Bürger­wehren: Welche Rechte und Befugnisse haben sie?

Was dürfen Mitglieder von Bürgerwehren und was ist ihnen nicht erlaubt? © Quelle: Fuse/gettyimages.de

Nach den Übergriffen auf Frauen in Köln haben sich in vielen Orten Bürger­wehren gegründet. Allein in Nieder­sachsen gibt es 31. Doch Bürger­wehren sind umstritten. Die Deutsche Anwalt­auskunft zeigt, was Bürger­wehren rechtlich tun dürfen und was ihnen verboten ist.

Kulmbach liegt im Süden Deutschlands. Eine Bürgerwehr gibt es dort nicht, dafür aber eine Sicher­heitswacht, in der sich Bürger der Stadt organi­sieren können. Die örtliche Polizei weiß nicht nur über die Sicher­heitswacht Bescheid, sie beauftragt sie sogar, an bestimmten Orten Streife zu laufen und nach dem Rechten zu sehen. Dafür stattet die Polizei die Mitglieder der Sicher­heitswacht mit besonderen Uniformen, Funkgeräten und Pfefferspray aus.

Sicherlich könnte auch dieses Modell seine Kritiker finden, doch zumindest steht die ehrenamtliche Arbeit der Kulmbacher Bürger unter der Kontrolle der Polizei. Dabei beauftragt die Polizei die Sicher­heitswacht nicht nur, sondern sucht auch deren Mitglieder aus und schult diese, Vorbestrafte fallen bei der Auswahl für die Sicher­heitswacht in der Regel durch.  

Anders sieht es demgegenüber bei den Bürger­wehren aus, die sich besonders seit den sexuellen Übergriffen auf Frauen in Köln in vielen Orten gegründet haben: Selten kooperieren die Bürger­wehren mit der örtlichen Polizei, arbeiten oft sogar gegen sie.
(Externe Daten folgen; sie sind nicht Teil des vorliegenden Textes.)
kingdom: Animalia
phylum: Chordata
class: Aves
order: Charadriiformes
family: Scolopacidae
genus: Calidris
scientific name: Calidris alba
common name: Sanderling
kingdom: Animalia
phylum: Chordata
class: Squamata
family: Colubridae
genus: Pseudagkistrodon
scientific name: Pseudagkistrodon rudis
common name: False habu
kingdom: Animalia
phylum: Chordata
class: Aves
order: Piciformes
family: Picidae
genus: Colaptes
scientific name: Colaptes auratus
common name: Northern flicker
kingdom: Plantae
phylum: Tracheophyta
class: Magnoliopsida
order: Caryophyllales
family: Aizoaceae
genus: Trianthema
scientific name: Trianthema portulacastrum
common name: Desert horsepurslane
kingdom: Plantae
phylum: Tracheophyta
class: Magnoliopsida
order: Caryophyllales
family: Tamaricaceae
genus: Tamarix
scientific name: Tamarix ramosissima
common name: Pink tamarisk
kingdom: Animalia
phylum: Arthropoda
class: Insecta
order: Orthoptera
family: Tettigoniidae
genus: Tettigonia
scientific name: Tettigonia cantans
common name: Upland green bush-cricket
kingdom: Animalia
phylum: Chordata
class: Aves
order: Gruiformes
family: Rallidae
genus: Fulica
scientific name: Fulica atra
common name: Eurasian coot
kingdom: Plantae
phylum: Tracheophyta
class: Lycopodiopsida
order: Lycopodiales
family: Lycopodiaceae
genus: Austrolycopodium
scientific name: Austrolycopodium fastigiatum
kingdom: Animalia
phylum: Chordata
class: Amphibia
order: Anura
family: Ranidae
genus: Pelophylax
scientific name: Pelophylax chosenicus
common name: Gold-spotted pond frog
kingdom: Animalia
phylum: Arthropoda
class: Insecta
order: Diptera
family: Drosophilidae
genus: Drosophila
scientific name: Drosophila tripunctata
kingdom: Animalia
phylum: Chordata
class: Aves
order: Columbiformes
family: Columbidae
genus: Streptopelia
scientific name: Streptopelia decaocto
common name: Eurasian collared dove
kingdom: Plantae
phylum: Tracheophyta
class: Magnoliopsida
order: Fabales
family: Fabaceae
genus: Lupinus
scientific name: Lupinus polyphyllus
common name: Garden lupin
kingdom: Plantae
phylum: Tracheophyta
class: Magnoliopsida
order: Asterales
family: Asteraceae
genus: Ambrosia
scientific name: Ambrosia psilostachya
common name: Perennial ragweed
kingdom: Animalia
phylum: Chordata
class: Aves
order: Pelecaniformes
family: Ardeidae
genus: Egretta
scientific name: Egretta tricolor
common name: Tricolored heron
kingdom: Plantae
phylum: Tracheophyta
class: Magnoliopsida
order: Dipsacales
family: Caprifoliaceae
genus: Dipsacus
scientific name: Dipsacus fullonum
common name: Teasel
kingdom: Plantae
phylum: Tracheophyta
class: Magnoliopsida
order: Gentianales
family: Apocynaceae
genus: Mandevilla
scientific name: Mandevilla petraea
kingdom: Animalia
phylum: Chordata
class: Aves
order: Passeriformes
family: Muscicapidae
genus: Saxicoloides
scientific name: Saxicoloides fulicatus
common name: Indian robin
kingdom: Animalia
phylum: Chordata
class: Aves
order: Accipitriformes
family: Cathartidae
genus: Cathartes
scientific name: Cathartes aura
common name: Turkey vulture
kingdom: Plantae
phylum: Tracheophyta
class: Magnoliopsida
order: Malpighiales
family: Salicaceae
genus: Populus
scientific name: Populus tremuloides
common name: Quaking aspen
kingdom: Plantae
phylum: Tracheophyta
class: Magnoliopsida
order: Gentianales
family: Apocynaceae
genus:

Meist binden Bürger­wehren die Polizei­kräfte vor Ort, denn diese sehen sich gezwungen, die Streifengänge der patrouil­lie­renden Bürger zu beobachten, um so zumindest eine Ahnung von deren Treiben zu bekommen.

Mehr Hilfspolizei gegen Einbrecher?

Aktuell debattiert das Land über einen Vorschlag von Thomas de Maizière: Der Bundes­in­nen­mi­nister will mehr Hilfspolizei gegen die immer höhere Zahl von Wohnungs­ein­brüchen einsetzen. Doch der Koaliti­ons­partner SPD kritisiert diese Pläne stark, ebenso wie beispielsweise die Gewerk­schaft der Polizei (GdP). Ihr zu Folge würde ein stärkerer Einsatz sogenannter Wachpo­li­zisten den hohen Qualitäts­standard der deutschen Polizei empfindlich senken. Der Vorschlag sei daher alles andere als ein zukunfts­wei­sendes Modell. „Wir warnen die Politik vor schnellen und billigen Lösungen. Wenn jetzt übereilt Wachpo­li­zisten eingestellt, in einem Crashkurs in nur wenigen Wochen ausgebildet werden und danach über zahlreiche tiefgreifende Befugnisse verfügen, ist das Flickwerk an einer verschlissenen Personaldecke auf Kosten der inneren Sicherheit“, sagte der stellver­tretende GdP-Bundes­vor­sitzende Jörg Radek am Donnerstag in Hilden.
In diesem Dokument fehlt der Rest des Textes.